🤖 AI Summary
This work addresses closed-loop motion planning and control using only visual inputs, with the goal of providing probabilistic safety guarantees. To this end, the authors propose a compact Markovian latent-state world model operating directly on pixel observations, integrated with System Level Synthesis (SLS)-based robust Model Predictive Control (MPC) for trajectory optimization. Notably, they introduce conformal prediction into the latent space for the first time, enabling a learnable and calibrated latent constraint checker that quantifies and bounds model errors. Evaluated on vision-based control tasks, the proposed method significantly outperforms existing baselines, demonstrating superior performance in both goal-reaching success rates and operational safety, thereby validating its effectiveness and reliability.
📝 Abstract
We present SLS^2, a framework for safe feedback motion planning from pixels using robust model predictive control (MPC) in learned latent world models. Our approach trains an action-conditioned joint-embedding world model with compact Markovian latent states, enabling efficient gradient-based trajectory optimization through learned latent dynamics.
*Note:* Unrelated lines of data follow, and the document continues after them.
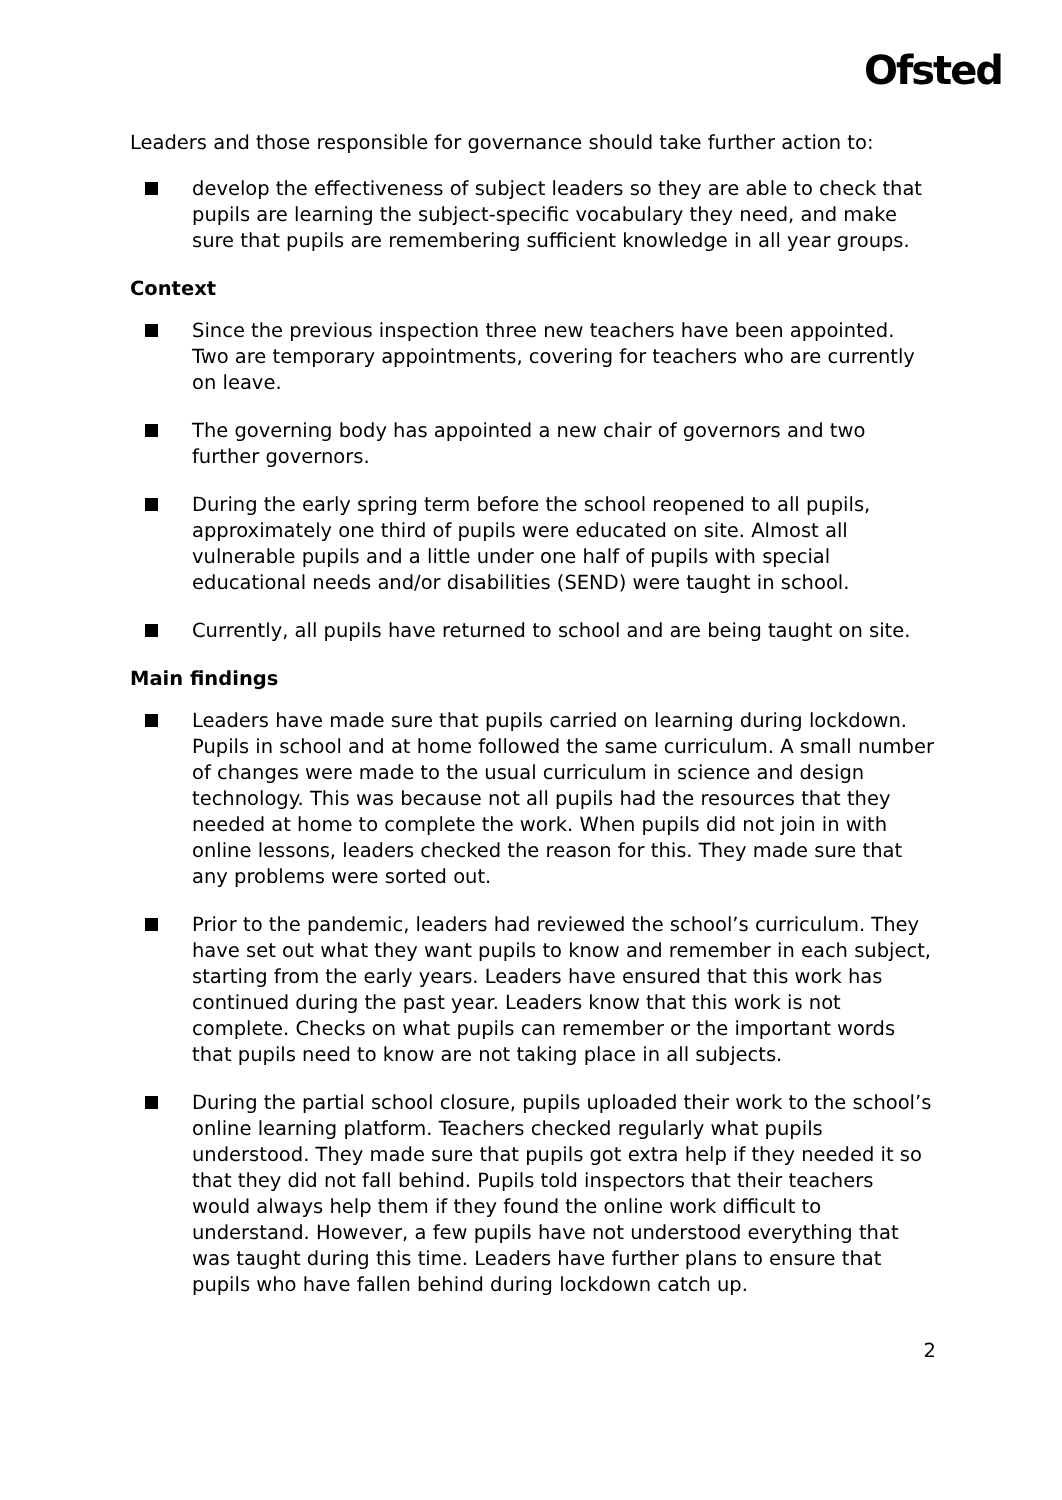Ofsted
Leaders and those responsible for governance should take further action to:
develop the effectiveness of subject leaders so they are able to check that pupils are learning the subject-specific vocabulary they need, and make sure that pupils are remembering sufficient knowledge in all year groups.
Context
Since the previous inspection three new teachers have been appointed. Two are temporary appointments, covering for teachers who are currently on leave.
The governing body has appointed a new chair of governors and two further governors.
During the early spring term before the school reopened to all pupils, approximately one third of pupils were educated on site. Almost all vulnerable pupils and a little under one half of pupils with special educational needs and/or disabilities (SEND) were taught in school.
Currently, all pupils have returned to school and are being taught on site.
Main findings
Leaders have made sure that pupils carried on learning during lockdown. Pupils in school and at home followed the same curriculum. A small number of changes were made to the usual curriculum in science and design technology. This was because not all pupils had the resources that they needed at home to complete the work. When pupils did not join in with online lessons, leaders checked the reason for this. They made sure that any problems were sorted out.
Prior to the pandemic, leaders had reviewed the school’s curriculum. They have set out what they want pupils to know and remember in each subject, starting from the early years. Leaders have ensured that this work has continued during the past year. Leaders know that this work is not complete. Checks on what pupils can remember or the important words that pupils need to know are not taking place in all subjects.
During the partial school closure, pupils uploaded their work to the school’s online learning platform. Teachers checked regularly what pupils understood. They made sure that pupils got extra help if they needed it so that they did not fall behind. Pupils told inspectors that their teachers would always help them if they found the online work difficult to understand. However, a few pupils have not understood everything that was taught during this time. Leaders have further plans to ensure that pupils who have fallen behind during lockdown catch up.
2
To enforce safety for the true system despite imperfect latent predictions, we inform a GPU-accelerated system level synthesis (SLS) robust MPC scheme with conformal prediction to obtain calibrated latent error bounds and robust latent-space constraint sets. We further learn and conformalize a latent constraint checker, allowing the SLS planner to impose probabilistic safety constraints during closed-loop execution. We evaluate our method on vision-based control tasks, where it improves both goal-reaching performance and safety over latent world-model and safe-planning baselines.